Recipe Description Required Vars
gold_aggregate Grain + measures aggregation with audit columns grain, measures
gold_pivot_report Pivot data for reporting output index, columns, values

Exploring Built-in Recipes

Use the CLI to discover and explore recipes:

# List all recipes
odibi list recipes

# Get full details for a recipe
odibi explain silver_scd2

# Get a copy-pasteable YAML template
odibi templates show silver_dedup

Inline Recipes

Define project-specific recipes directly in your YAML file under the recipes: key:

recipes:
  my_custom_recipe:
    description: "Company-specific pattern"
    required_vars: [source, target]
    template:
      read:
        connection: "${recipe.source}"
      transform:
        steps:
          - function: normalize_column_names
      write:
        connection: "${recipe.target}"
        format: delta
        mode: overwrite

pipelines:
  - pipeline: daily_load
    nodes:
      - name: load_products
        recipe: my_custom_recipe
        recipe_vars:
          source: erp_connection
          target: silver_connection

Override Priority

Inline recipes with the same name as a built-in will override the built-in.

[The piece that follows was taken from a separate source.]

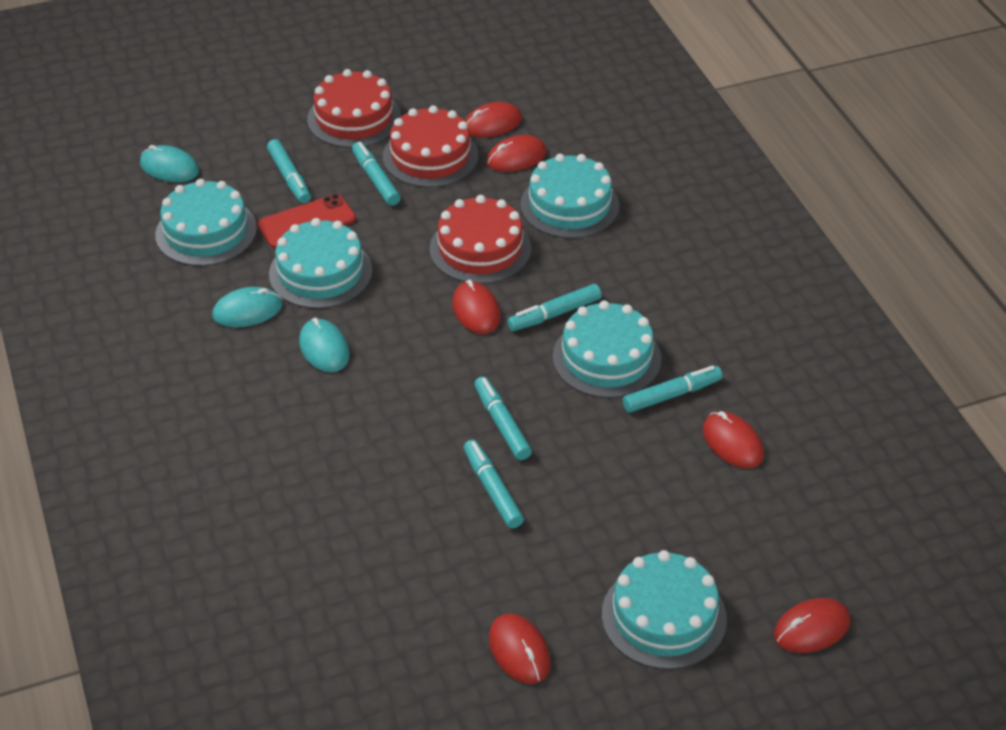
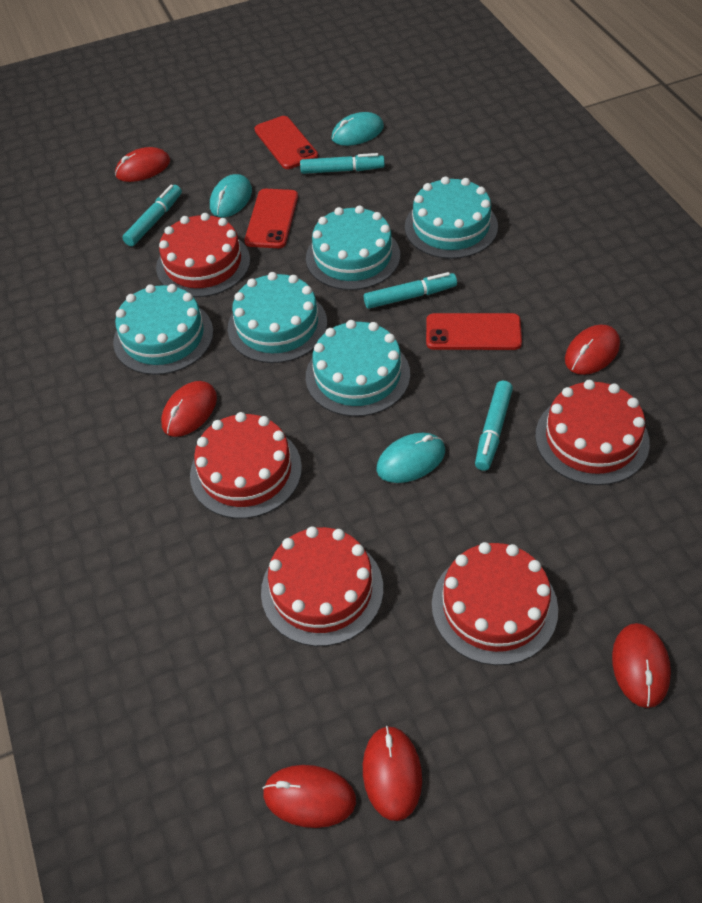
red cake: 3 -> 5
red phone: 1 -> 3
turquoise marker: 6 -> 4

This lets you customize built-in behavior for your project.

Validation

CLI Validation

The odibi validate command now checks recipe references:

odibi validate my_pipeline.yaml

It verifies:

  • Referenced recipes exist (built-in or inline)
  • All required variables are provided
  • Variable types are correct

Error Messages

Recipes are designed to give business-analyst-friendly error messages:

✗ my_pipeline.yaml has errors:
  - recipes: Node 'load_orders': Recipe 'silver_dedup' requires variables
    ['order_by']. Provided: ['keys']. Add the missing variables to recipe_vars.

Complete Example

Here's a real-world pipeline using multiple recipes:

recipes:
  company_bronze:
    extends: csv_bronze_load
    description: "Standard CSV ingestion for our data warehouse"
    optional_vars:
      keys: [id]
    template:
      write:
        connection: bronze_lake
        format: delta

pipelines:
  - pipeline: daily_warehouse
    nodes:
      # Bronze: Ingest raw CSVs
      - name: ingest_customers
        recipe: company_bronze
        recipe_vars:
          keys: [customer_id]
        read:
          connection: sftp_source
          path: customers/*.csv

      - name: ingest_orders
        recipe: company_bronze
        recipe_vars:
          keys: [order_id]
        read:
          connection: sftp_source
          path: orders/*.csv

      # Silver: Clean and conform
      - name: conform_customers
        recipe: silver_full_conform
        recipe_vars:
          keys: [customer_id]
          target: silver_lake/dim_customers
        depends_on: [ingest_customers]
        read:
          connection: bronze_lake
          path: customers

      - name: conform_orders
        recipe: silver_merge
        recipe_vars:
          keys: [order_id]
          target: silver_lake/fact_orders
        depends_on: [ingest_orders]
        read:
          connection: bronze_lake
          path: orders

      # Gold: Aggregate for reporting
      - name: daily_revenue
        recipe: gold_aggregate
        recipe_vars:
          grain: [order_date, product_category]
          measures:
            revenue: { column: amount, function: sum }
            order_count: { column: order_id, function: count }
        depends_on: [conform_orders]
        read:
          connection: silver_lake
          path: fact_orders
        write:
          connection: gold_lake
          table: daily_revenue_by_category

Architecture Notes

Resolution Order

  1. Built-in recipes loaded from odibi/recipes/builtins/*.yaml
  2. Inline recipes loaded from your YAML's recipes: key (overrides built-ins)
  3. Inheritance chains resolved (extends)
  4. Node recipe references expanded (variable substitution + deep merge)
  5. recipes: key removed from config (consumed)
  6. Expanded config passed to Pydantic validation → pipeline execution

Design Decisions

Decision Rationale
${recipe.var} syntax Avoids collision with ${ENV_VAR}, ${vars.x}, ${date:x}
YAML-to-YAML preprocessing Works with all engines, no runtime overhead
Deep merge (not shallow) Lets you override one nested field without losing others
Lists replace entirely Prevents ambiguity about list ordering/dedup
Child wins on conflicts Matches CSS/inheritance mental model
Built-ins are YAML files Easy to read, copy, and customize

Extending the System

Adding a new built-in recipe:

  1. Add your recipe to the appropriate YAML file in odibi/recipes/builtins/
  2. Follow the naming convention: {layer}_{action} (e.g., silver_validate)
  3. Always include a description
  4. Declare required_vars for anything the user MUST provide
  5. Use optional_vars with sensible defaults for everything else

Creating a custom recipe YAML file (for teams):

# my_team_recipes.yaml — import via project config
recipes:
  team_standard_load:
    description: "Our team's standard load pattern"
    required_vars: [table_name]
    template:
      # ... your template